20 454 Voortgangsrapportage uitvoering wetten oorlogsgetroffenen

Nr. 197 BRIEF VAN DE STAATSSECRETARIS VAN FINANCIËN

Aan de Voorzitter van de Tweede Kamer der Staten-Generaal

Den Haag, 16 oktober 2023

De gevolgen van de verschrikkingen uit de Tweede Wereldoorlog worden ondanks het verstrijken van tijd ook vandaag de dag gevoeld in de samenleving. Voor veel mensen, zoals de gerechtigden tot een uitkering op basis van de Wet uitkeringen vervolgingsslachtoffers 1940–1945 (Wuv), zijn de gevolgen onuitwisbaar.

Tijdens de Algemene Financiële Beschouwingen op 5 oktober 2023 (Handelingen II 2023/24, nr. 9, Algemene Financiële Beschouwingen) heb ik aan uw Kamer, naar aanleiding van een vraag van het lid Grinwis, de toezegging gedaan om de fiscale consequenties van uitkeringen aan vervolgingsslachtoffers op basis van de Wuv op een rij te zetten. Middels deze brief doe ik deze toezegging gestand. Ik ga achtereenvolgens in op de historie van de Wuv, het karakter van de Wuv-uitkeringen en de verhouding tot andere compensatieregelingen voor vervolgingsslachtoffers in een internationale context. Ten slotte verbind ik daar de conclusie aan dat Wuv-uitkeringen een compensatie vormen voor gederfd inkomen dat ook tot belastbare inkomen zou hebben behoord, dat de Wuv-uitkeringen niet vergelijkbaar zijn met zogenoemde Artikel 2-Fonds uitkeringen en dat het vrijstellen van Wuv-uitkeringen niet voor de hand ligt.

Historie van de Wuv

De Wuv verving in 1972 de Rijksgroepsregeling Vervolgingsslachtoffers 1940–1945. De Wuv vormde een wettelijke verankering van een bijzondere solidariteitsplicht ten opzichte van slachtoffers van vervolging om redenen van ras, geloof of wereldbeschouwing. De Wuv biedt financiële ondersteuning aan mensen die in de Tweede Wereldoorlog in Europa of Azië zijn vervolgd en blijvende geestelijke of lichamelijke gezondheidsschade aan deze oorlogservaringen hebben overgehouden. Bij vervolging gaat het meestal om vrijheidsberoving in bewaakte kampen of om onderduiken om hieraan te ontkomen.

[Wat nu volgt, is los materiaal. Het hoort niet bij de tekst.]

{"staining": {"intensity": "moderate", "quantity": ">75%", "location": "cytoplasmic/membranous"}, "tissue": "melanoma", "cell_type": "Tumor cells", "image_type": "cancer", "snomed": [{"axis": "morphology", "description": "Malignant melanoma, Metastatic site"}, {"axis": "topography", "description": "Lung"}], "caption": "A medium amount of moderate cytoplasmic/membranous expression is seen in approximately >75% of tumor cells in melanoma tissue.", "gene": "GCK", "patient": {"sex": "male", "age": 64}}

Het karakter van Wuv-uitkeringen

De Wuv-uitkering garandeert een individueel vastgesteld inkomen. Dit inkomen is gebaseerd op het inkomen dat de uitkeringsgerechtigde had kunnen verdienen indien de vervolging en de daarmee samenhangende gezondheidsschade zich niet zouden hebben voorgedaan. De Wuv-uitkering biedt derhalve compensatie voor de inkomensschade die een vervolgingsslachtoffer heeft geleden als gevolg van de ervaringen in de Tweede Wereldoorlog.

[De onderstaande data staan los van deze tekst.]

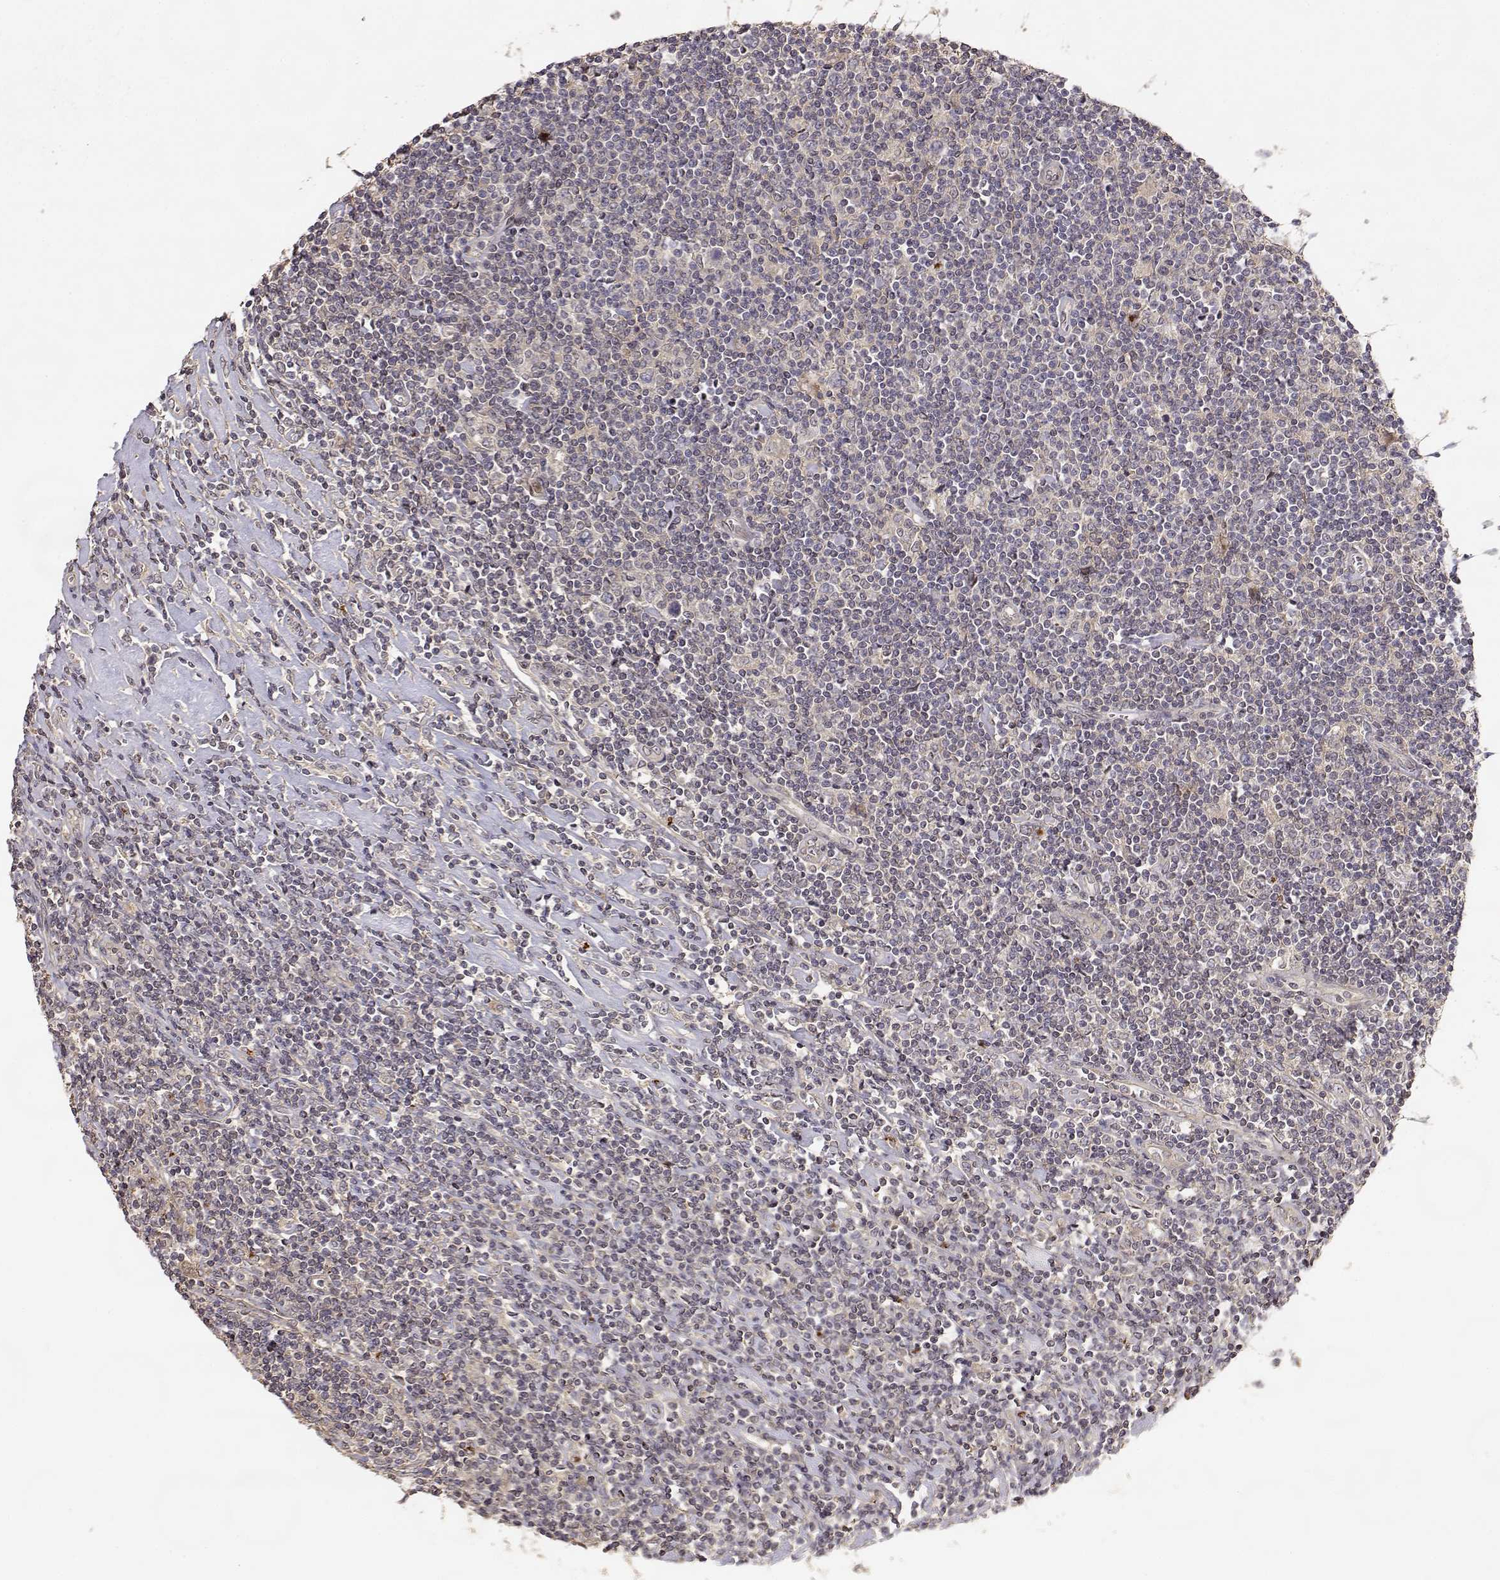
{"staining": {"intensity": "weak", "quantity": ">75%", "location": "cytoplasmic/membranous"}, "tissue": "lymphoma", "cell_type": "Tumor cells", "image_type": "cancer", "snomed": [{"axis": "morphology", "description": "Hodgkin's disease, NOS"}, {"axis": "topography", "description": "Lymph node"}], "caption": "Immunohistochemistry of lymphoma demonstrates low levels of weak cytoplasmic/membranous expression in about >75% of tumor cells.", "gene": "PICK1", "patient": {"sex": "male", "age": 40}}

De Wuv-uitkeringen zijn in een drietal belangrijke aspecten anders dan andere compensatieregelingen voor leed aangedaan tijdens de Tweede Wereldoorlog:

  • Wuv-uitkeringen hebben een inkomensaanvullend karakter. Het zijn in tegenstelling tot de meeste andere compensatieregelingen uitdrukkelijk geen schadevergoedingen of smartengelduitkeringen. De Wuv-uitkeringen vullen het inkomen van de uitkeringsgerechtigde aan tot het niveau dat hij/zij zou hebben bereikt zonder vervolgd te zijn tijdens de Tweede Wereldoorlog. Omdat de Wuv-uitkering compensatie biedt voor gederfd inkomen dat normaal gesproken tot het belastbaar inkomen zou zijn gerekend, ligt het voor de hand dat de compensatiebetalingen ook tot het belastbaar inkomen van de ontvanger worden gerekend. Bij de vaststelling van de bruto hoogte van de Wuv-uitkering is rekening gehouden met de belastingheffing.

  • Bij het vaststellen van de hoogte van Wuv-uitkeringen is rekening gehouden met het feit dat hierover belasting verschuldigd is. Anders waren Wuv-uitkeringen op aanzienlijk lagere bedragen vastgesteld. Wuv-uitkeringen zijn bedoeld om het bruto inkomen van een vervolgingsslachtoffer gelijk te maken aan het bruto inkomen dat hij/zij zou hebben genoten zonder de gezondheidsschade als gevolg van de vervolging.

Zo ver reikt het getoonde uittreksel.